But the really interesting stuff will happen when cheap switching dominates the LAN and VPNs provide businesses access to carrier services with no capital cost and no complicated projects. For example, we'll be able to set up a VPN for a two-hour collaborative conference. The focus will shift to software for applications in the network. That's already happened in the PC market. Read an issue of a PC publication and see how many software articles and ads there are, compared with PC articles and ads.
Networks serve businesses and users, but neither consumes the hardware. Applications that run on nets are what consumers and managers are buying. The focus on building an infrastructure to run those applications is logical when that structure isn't in place or isn't adequate. We're fixing the hardware problems of networking, and we're getting ready to go to the next level.

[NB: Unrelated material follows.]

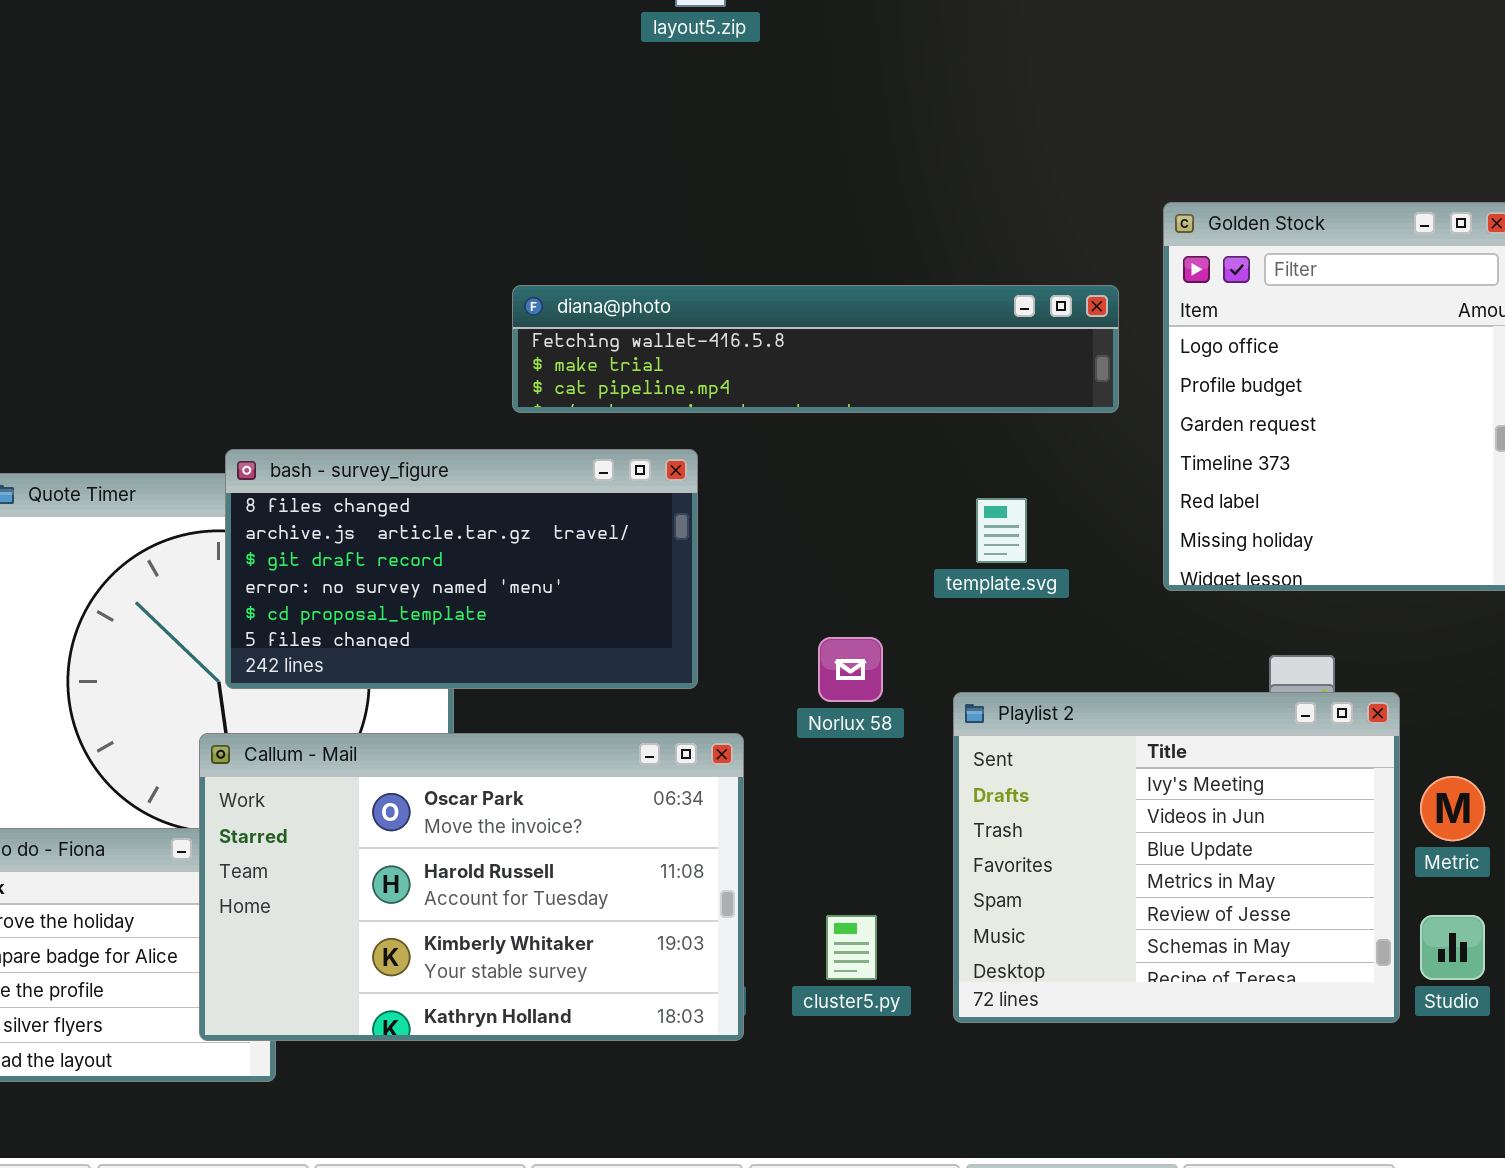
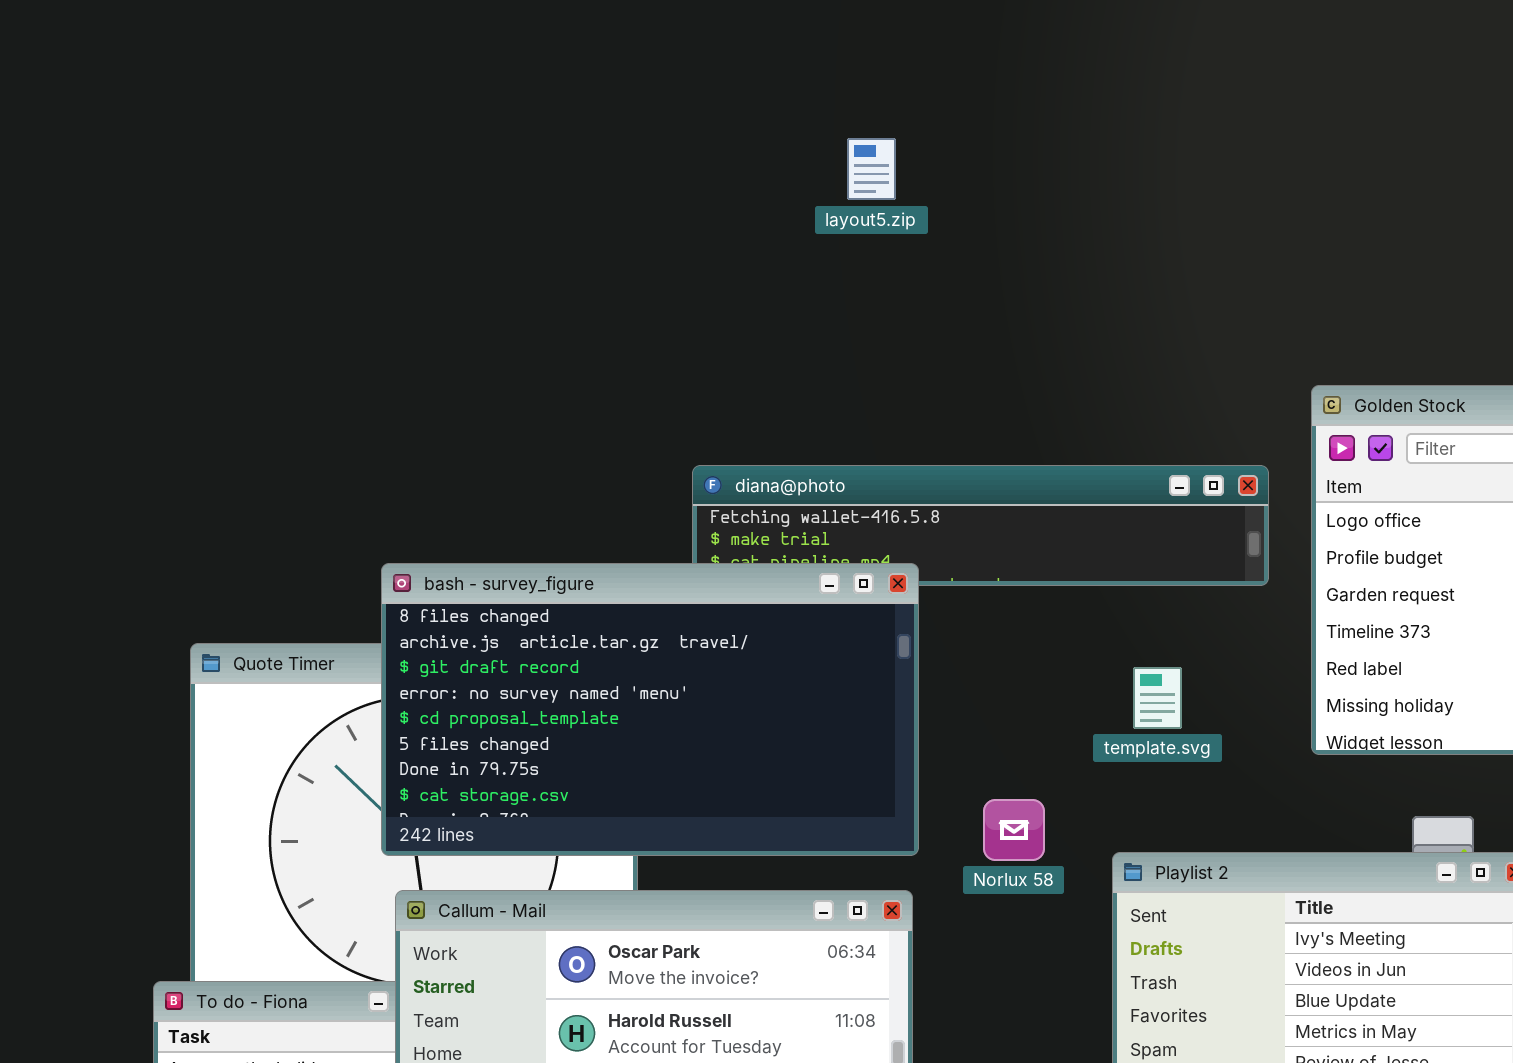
bash - survey_figure: [225,449,698,689] -> [381,563,919,856], moved, resized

That brings us back to the Compaqs, Dells, Intels and HPs of the world. As prices fall and the base of users broadens, networking of computers increasingly will be the domain of consumer-level vendors. We've been tolerant, if a little condescending, about the offerings of these and other system players, and some (such as Digital) haven't made a big success of their networking attempts. Nevertheless, these guys have the right formula: They touch the user directly with their products, their names are recognised, they have retail channels to move products through and they sell enough network/system elements to earn a good profit from the whole package.
Maybe 10 years from now we'll be arguing over whether Compaq will buy Lucent, not the other way around.